Руслан потрогал багровой ладонью плечо, ободранное ребристым камнем. Больно. Но что ему боль? Обидно.
— На что вам камни, пастухам, — вместо овец гонять по степи?
— Нам камни ни к чему. Правда, строим порой загоны зимние. Но эти, — старик кивнул на груды глыб, сложенных за рвом, — нужны ромейским святым. Видишь, черный ходит по стене, — показал он на босого человека в подпоясанной веревкой ризе с башлыком, опущенным на тощее лицо. — Их главный. Очень святой. Пьет воду сырую, ест хлеб сухой. Обитель хочет здесь возвести.
— Зачем ему, дохлому, обитель?
— Бога о счастье молить.
Опять бог. Он повсюду.
— О чьем счастье?
— Говорит, о людском.
— А мы кто, камни за него ворочать?
Неужто мать всю жизнь мучилась с ним, берегла, булгары с места снимались, тащились в чертову даль, на смерть, хватали его, вели через степь — ради серых мертвых камней, чтоб Руслану носить их без толку о одной стороны сухого рва на другую?
— У наших беков с ним договор, — проворчал Кубрат. — Построит обитель — станут ездить с Тавриды ромеи, откроют базар. Бекам хорошо. Будут с товаров пошлину брать, богатеть.
Беки, ромеи. Экая чушь. При чем тут смерд из далекой Семарговой веси? Что за дело ему до беков булгарских, ромейских святых, которых он знать не хочет? И что за дело им до него, чужака? Чем он причастен к их треклятой затее?
— Откуда мне знать? — Нынче старик на редкость злой. Того и гляди, взревет, примется плетью хлестать. Ну, он-то понятно, отчего свиреп. Почему другие булгары угрюмы?
Домой вернулись с победой, живы, здоровы — плясать бы от радости надо. Куда там. Сидят у рва, как сычи над разрытой могилой. И в стане не слышно шума, разговоров, песен. Лишь кое-где бабы плачут. По Хунгару, убитым воинам тоска? Может, и так. Но все равно в первый день глядели веселее. К смерти привычны. Здесь, уже в Тане, что-то случилось. Хуже смерти.
— Ты думаешь, мне они больно нужны?
— Чего тогда сидишь над душой, сторожишь?
— Отстань. Эй, хватит отдыхать! Беритесь за дело, ну?
Смерд Карась, — тот самый, которого вместе с другими Калгаст кормил у Пирогостова погоста, — копаясь под стеной, замахал руками:
— Люди! Глядите…
— Алтын? Алтын? — загалдели булгары, Руслан спрыгнул вниз, за ним — Кубрат.
— Золото?
— Баба.
Сбежались.
Сквозь прах проступало белое тело. Карась разгреб дрожащими руками черную, с золой, местами желтую, глинистую, землю.
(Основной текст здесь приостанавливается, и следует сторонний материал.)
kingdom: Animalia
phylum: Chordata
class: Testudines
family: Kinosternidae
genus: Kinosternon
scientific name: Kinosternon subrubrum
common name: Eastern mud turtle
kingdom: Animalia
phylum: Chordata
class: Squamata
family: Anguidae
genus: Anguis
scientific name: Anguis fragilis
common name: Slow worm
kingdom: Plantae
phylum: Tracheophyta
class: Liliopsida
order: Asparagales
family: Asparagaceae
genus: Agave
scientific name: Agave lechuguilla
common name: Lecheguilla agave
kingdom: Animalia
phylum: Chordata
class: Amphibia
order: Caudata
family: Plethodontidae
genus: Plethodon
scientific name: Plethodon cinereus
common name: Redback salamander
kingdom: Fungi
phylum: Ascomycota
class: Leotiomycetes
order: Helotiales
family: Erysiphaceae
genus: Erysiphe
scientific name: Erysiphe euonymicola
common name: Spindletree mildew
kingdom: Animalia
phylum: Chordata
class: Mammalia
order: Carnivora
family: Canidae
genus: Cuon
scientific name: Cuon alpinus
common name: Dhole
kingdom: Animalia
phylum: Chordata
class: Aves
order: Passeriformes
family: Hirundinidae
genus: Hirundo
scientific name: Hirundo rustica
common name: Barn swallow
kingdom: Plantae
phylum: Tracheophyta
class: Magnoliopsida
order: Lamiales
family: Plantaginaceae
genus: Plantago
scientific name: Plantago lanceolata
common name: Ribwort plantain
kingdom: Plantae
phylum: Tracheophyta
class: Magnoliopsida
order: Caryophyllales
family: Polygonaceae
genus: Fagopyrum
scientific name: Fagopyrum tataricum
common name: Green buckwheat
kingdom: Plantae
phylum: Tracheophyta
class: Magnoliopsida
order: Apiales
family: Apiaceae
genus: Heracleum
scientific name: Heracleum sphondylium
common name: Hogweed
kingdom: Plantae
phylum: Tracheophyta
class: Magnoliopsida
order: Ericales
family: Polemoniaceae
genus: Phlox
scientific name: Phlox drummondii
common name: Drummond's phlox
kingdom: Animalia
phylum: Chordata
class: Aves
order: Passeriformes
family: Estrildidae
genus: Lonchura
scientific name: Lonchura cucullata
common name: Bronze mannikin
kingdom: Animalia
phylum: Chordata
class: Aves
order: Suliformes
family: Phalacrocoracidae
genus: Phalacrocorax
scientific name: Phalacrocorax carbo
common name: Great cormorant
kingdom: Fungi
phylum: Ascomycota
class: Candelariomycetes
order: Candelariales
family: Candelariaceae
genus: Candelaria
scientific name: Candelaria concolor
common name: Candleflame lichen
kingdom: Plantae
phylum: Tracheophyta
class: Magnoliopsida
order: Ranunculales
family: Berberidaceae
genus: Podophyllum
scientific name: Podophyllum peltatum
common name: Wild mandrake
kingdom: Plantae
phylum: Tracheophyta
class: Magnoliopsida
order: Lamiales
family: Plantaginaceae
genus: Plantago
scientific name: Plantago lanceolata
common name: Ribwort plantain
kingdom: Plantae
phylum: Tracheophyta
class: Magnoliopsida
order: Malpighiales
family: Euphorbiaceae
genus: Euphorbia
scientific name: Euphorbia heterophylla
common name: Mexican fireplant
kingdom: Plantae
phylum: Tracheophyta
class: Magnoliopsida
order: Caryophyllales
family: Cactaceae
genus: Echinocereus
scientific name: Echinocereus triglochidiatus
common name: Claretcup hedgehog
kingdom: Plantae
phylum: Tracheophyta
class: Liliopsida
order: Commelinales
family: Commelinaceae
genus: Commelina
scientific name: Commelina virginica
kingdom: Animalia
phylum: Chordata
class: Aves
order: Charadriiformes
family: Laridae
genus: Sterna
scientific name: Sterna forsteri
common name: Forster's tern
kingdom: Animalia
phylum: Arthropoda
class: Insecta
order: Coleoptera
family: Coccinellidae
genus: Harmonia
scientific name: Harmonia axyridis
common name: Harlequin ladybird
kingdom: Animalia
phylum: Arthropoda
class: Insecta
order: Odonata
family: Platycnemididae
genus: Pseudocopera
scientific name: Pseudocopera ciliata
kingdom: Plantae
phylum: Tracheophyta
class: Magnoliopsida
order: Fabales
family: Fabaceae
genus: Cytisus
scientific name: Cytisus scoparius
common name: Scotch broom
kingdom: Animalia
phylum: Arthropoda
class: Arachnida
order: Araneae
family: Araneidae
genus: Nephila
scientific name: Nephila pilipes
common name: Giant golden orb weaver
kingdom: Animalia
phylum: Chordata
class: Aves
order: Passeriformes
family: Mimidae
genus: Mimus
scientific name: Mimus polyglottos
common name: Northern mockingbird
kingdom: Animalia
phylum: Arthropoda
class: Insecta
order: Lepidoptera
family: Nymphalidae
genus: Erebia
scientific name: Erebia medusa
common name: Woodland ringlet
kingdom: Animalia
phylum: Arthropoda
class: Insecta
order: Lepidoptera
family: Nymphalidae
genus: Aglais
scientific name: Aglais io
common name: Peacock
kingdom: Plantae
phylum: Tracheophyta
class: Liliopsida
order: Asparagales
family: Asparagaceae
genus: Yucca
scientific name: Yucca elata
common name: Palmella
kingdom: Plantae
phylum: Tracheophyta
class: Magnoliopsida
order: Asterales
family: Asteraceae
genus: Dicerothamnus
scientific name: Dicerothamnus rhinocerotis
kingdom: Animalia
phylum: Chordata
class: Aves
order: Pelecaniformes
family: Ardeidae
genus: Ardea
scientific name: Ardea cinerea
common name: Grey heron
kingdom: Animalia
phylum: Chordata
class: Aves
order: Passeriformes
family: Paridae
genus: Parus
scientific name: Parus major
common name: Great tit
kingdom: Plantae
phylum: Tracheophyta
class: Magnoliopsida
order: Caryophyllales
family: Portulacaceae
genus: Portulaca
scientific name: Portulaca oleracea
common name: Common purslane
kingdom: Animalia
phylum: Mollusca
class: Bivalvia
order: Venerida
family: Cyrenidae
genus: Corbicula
— Остерегись. А вдруг обнимет?
— Ну тебя…
Она лежала, полная, нагая, прямоносая, на спине, растянувшись в человечий рост, отвернув кудрявую го-лову в сторону, слегка согнув одно колено, и держала правую ладонь под левой грудью, а левую — над пухлым холмиком в самом низу живота. В каменную кожу, приглушив холодный блеск, въелась желтая пыль. Зола чернела между точеными, туго сомкнутыми бедрами, во впадине пупка, в легких выемках зрачков. Припорошенные прахом глаза казались сонными. Губы жалко улыбались.
— Эх, ты. Смуглая. Как живая,
— Будто спала, а мы напугали.
— Ишь, бедная, застеснялась.
— Ладошками загородилась. Отойдем. Совестно глазеть.